Dataset excerpts:

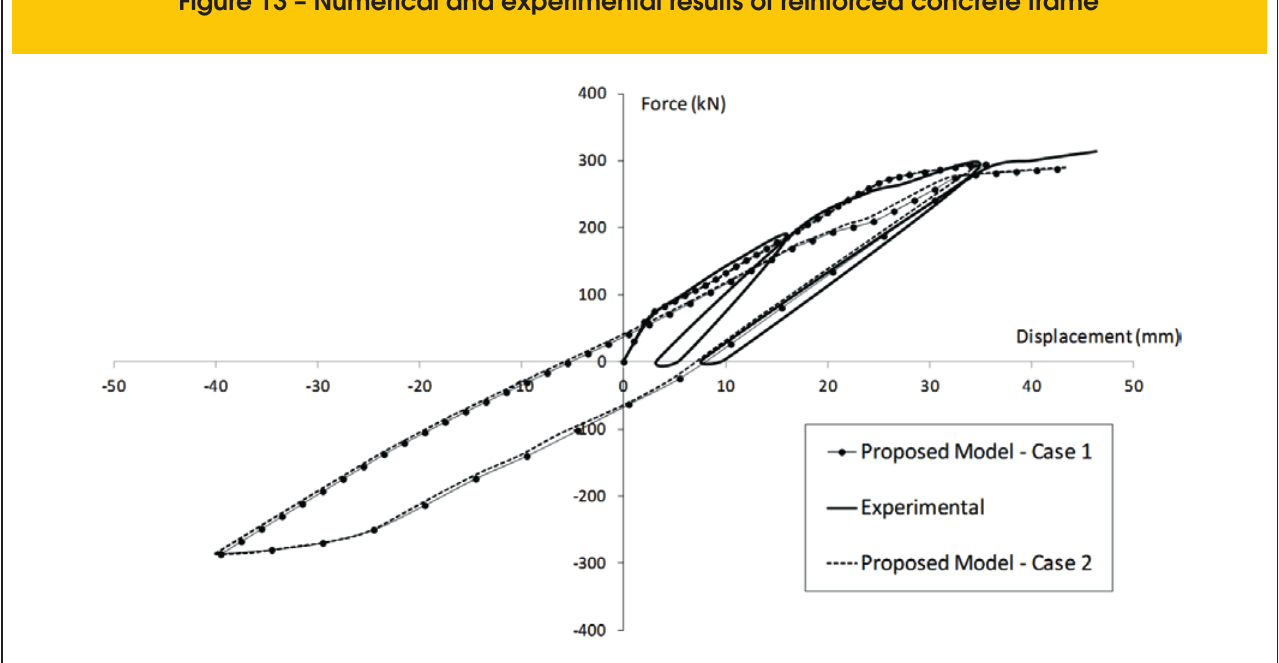
Figure 13 – Numerical and experimental results of reinforced concrete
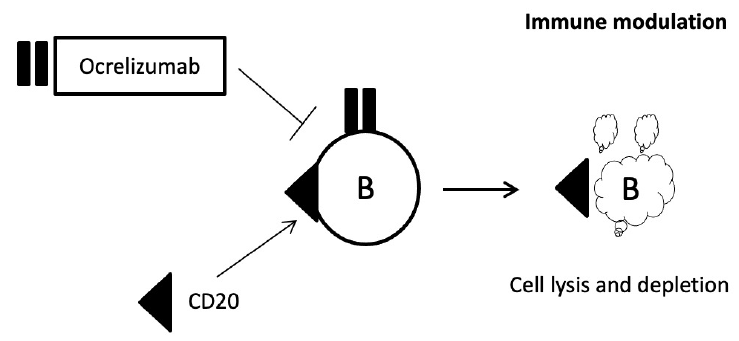
Figure 7. Mechanism of action of siponimod.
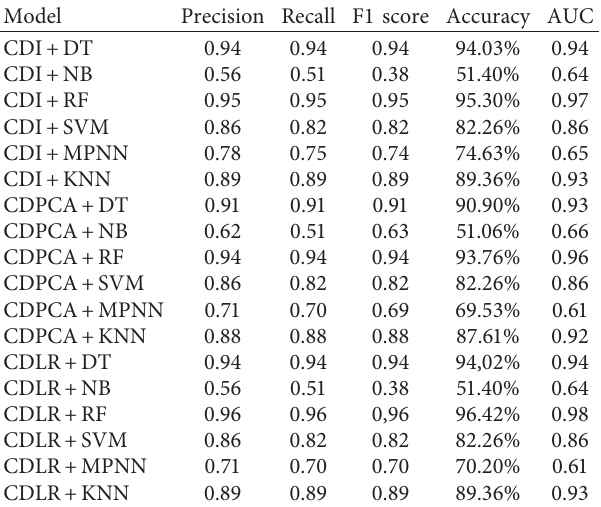
Table 7: Binary classification results without cross validation. Model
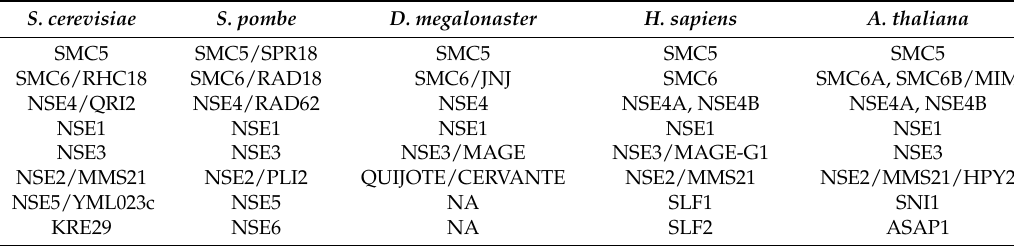
Table 1. Overview of Structural maintenance of chromosomes (SMC) complex 5/6 subunits in budding yeast ( Saccharomyces cerevisiae ), fission yeast ( Schizosaccharomyces pombe ), fruit fly ( Drosophila melanogaster ), human ( Homo sapiens ) and Arabidopsis ( Arabidopsis thaliana ). NA-information not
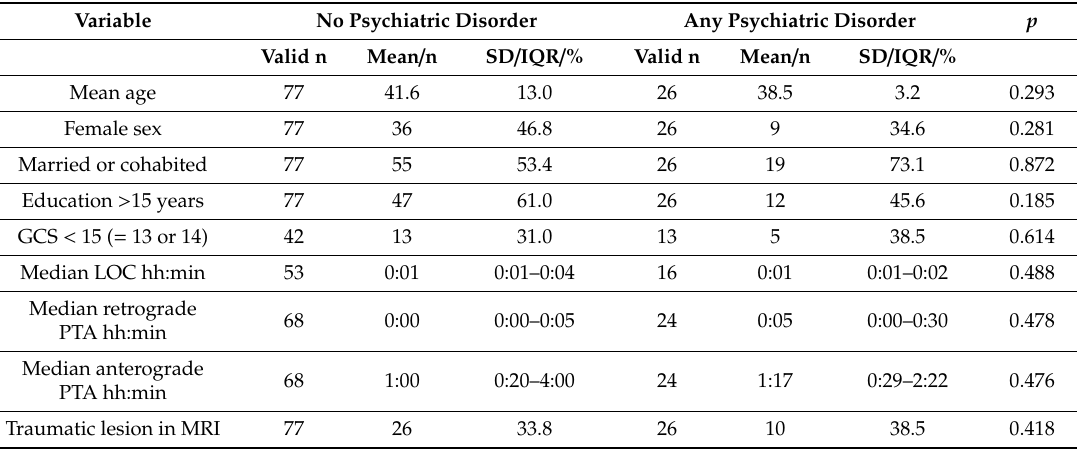
Table 2. Characteristics of the study population.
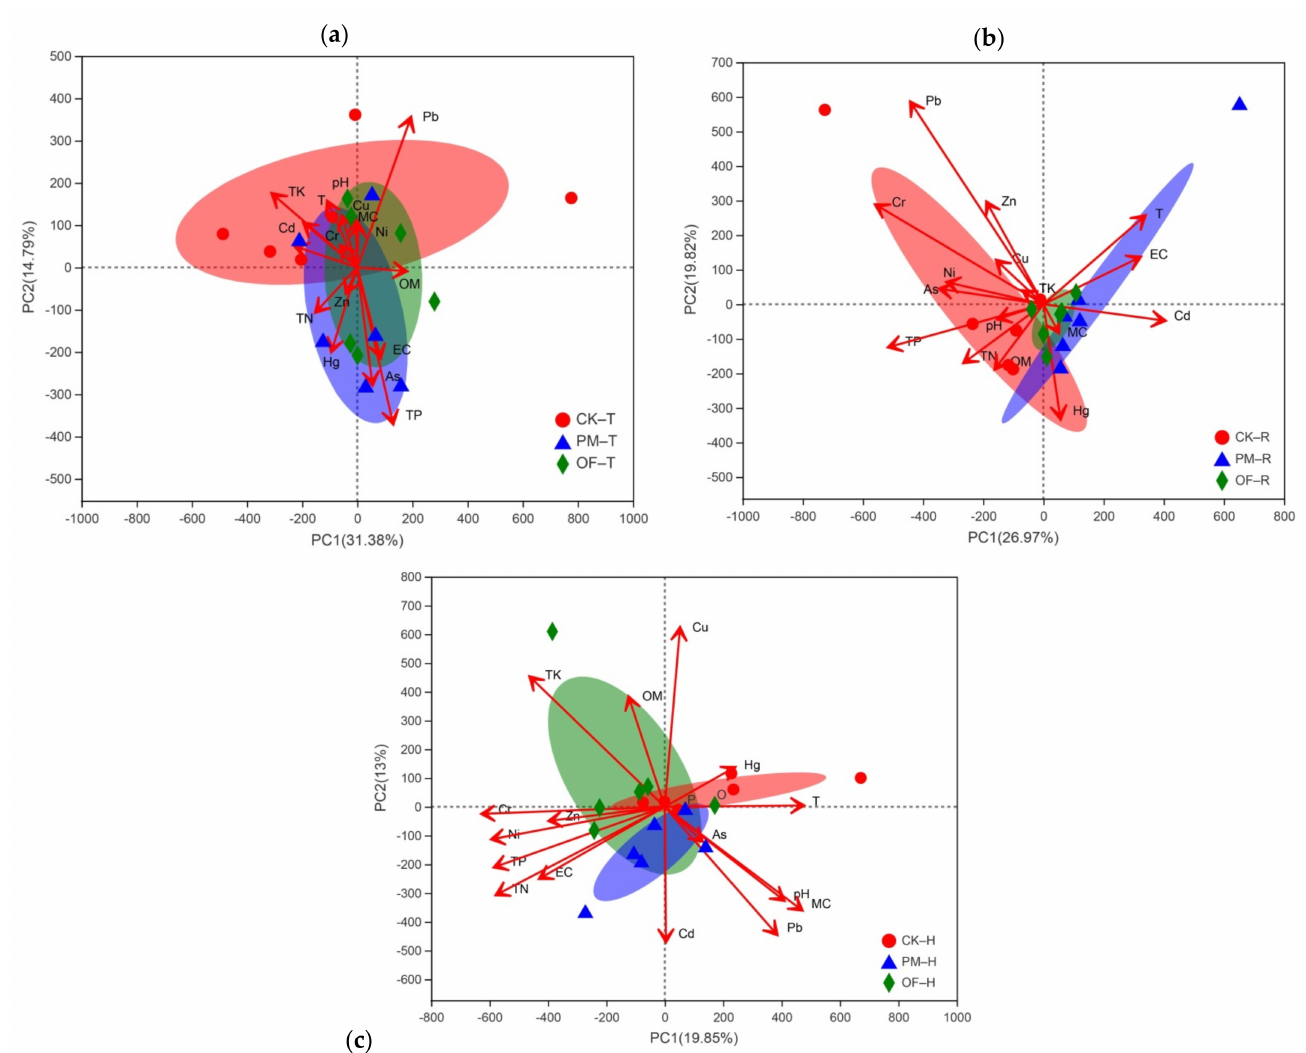
Figure 6. The PCA analysis with environmental factors of all treatment samples ( a ) tillering stage; ( b ) heading stage; ( c ) ripening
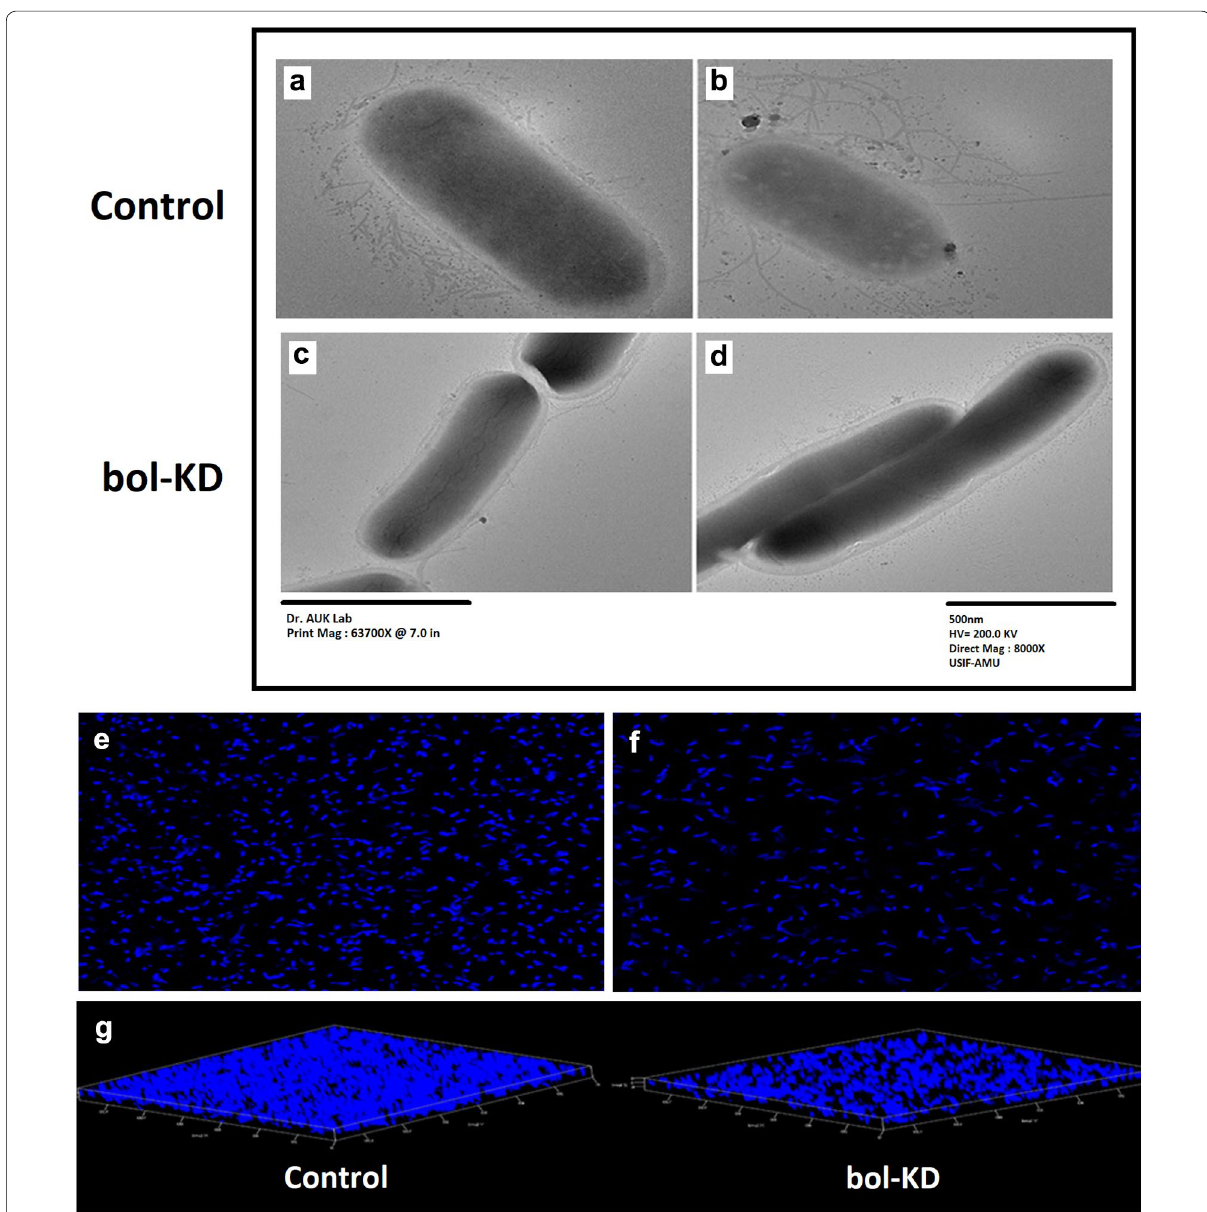
Fig. 5 TEM images from different visual fields. a , b Control, c , d CRISPRi treated bol-KD cells. Biofilm cell adherence through CSLM ( e – g ). e Control, f treated bol-KD, g biofilm thickness and its conglomeration comparison between control and bol-KD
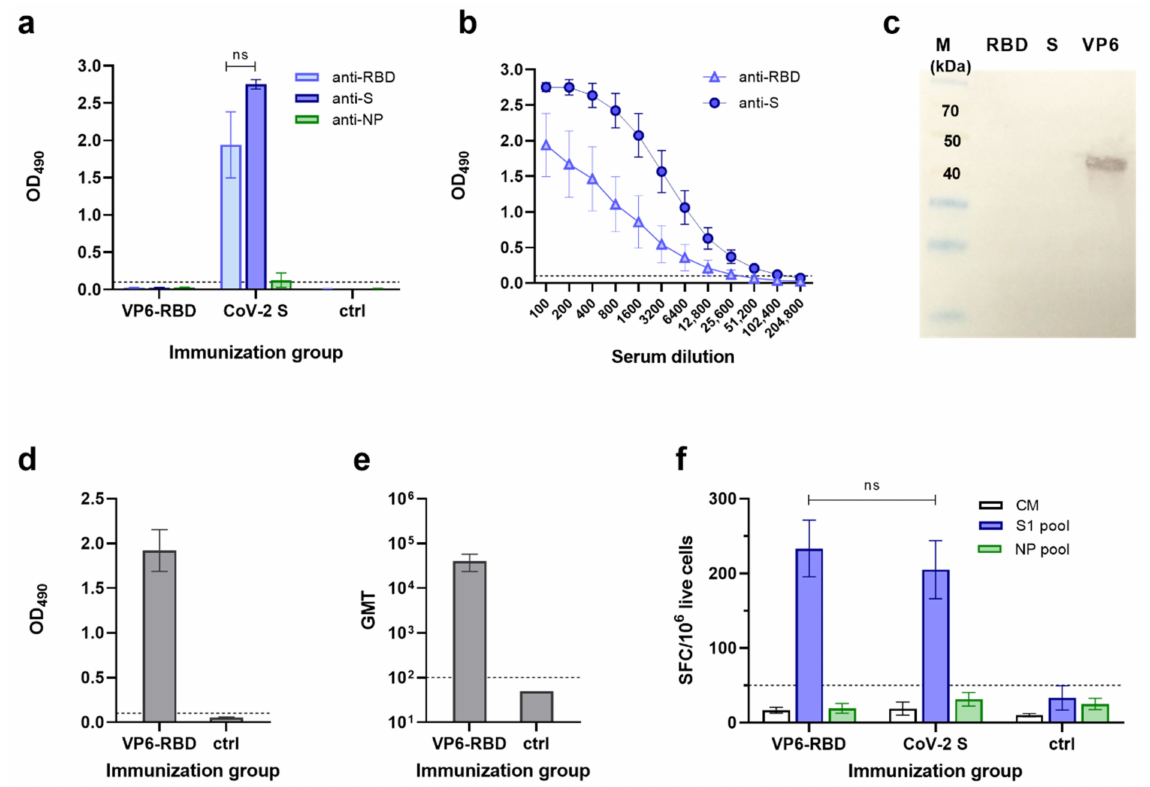
Figure 2. SARS-CoV-2 and VP6-specific antibody and T cell responses. Serum IgG antibody responses in mice following immunization with VP6-SARS-CoV-2 receptor-binding domain (VP6-RBD) fusion protein (FP), SARS-CoV-2 Spike (CoV-2 S, a positive control), or carrier only (PBS, a negative control) were analyzed by antigen-specific ELISAs and/or Western blot. SARS-CoV-2 S, RBD, and nucleoprotein (NP)-specific IgG antibodies are shown, represented by mean optical density (OD) values with standard error of the mean (SEM) of sera diluted 1:100 ( a ) and serum titration curves of CoV-2 S immunized mice ( b ). VP6-RBD FP immune sera were further used as a pool of individual sera (1:100 dilution) to detect SARS-CoV-2 RBD, S, and VP6 (each 1 µ g/lane) proteins under denaturing conditions in a Western blot ( c ). Molecular weight marker (M) is shown with the respective molecular sizes (kDa). VP6-specific IgG responses of VP6-RBD FP immunized and control mice are illustrated by mean OD values with SEM ( d ) and geometric mean titer (GMT) with 95% confidence intervals ( e ). If the starting dilution resulted in an OD value below the set cutoff, the sample was given an arbitrary value half of the starting dilution (ctrl, ( e )). T cell responses of immunized and control mice splenocytes were analyzed by ELISPOT IFN- γ against SARS-CoV-2 S1 and NP (a negative control) peptide pool stimulation ( f ). Cell culture medium (CM) alone was used to determine background cytokine release. Mean IFN- γ spot-forming cells (SFC)/10 6 live splenocytes of duplicate wells with SEM are shown. Dashed horizontal lines in the panels represent the cutoff value for ELISA (( a , b , d , e ), mean OD 490 + 3 × SD and at least 0.1 OD of negative control mice) and ELISPOT (( f ), mean SFC/10 6 cells + 3 × SD of CM wells). Statistical significance was defined as p < 0.05 and hypothesis testing was two tailed. ns: not significant p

What you have to do:
Return each line from the entries above that includes "Table".

Finished task:
Table 7: Binary classification results without cross validation. Model
Table 1. Overview of Structural maintenance of chromosomes (SMC) complex 5/6 subunits in budding yeast ( Saccharomyces cerevisiae ), fission yeast ( Schizosaccharomyces pombe ), fruit fly ( Drosophila melanogaster ), human ( Homo sapiens ) and Arabidopsis ( Arabidopsis thaliana ). NA-information not
Table 2. Characteristics of the study population.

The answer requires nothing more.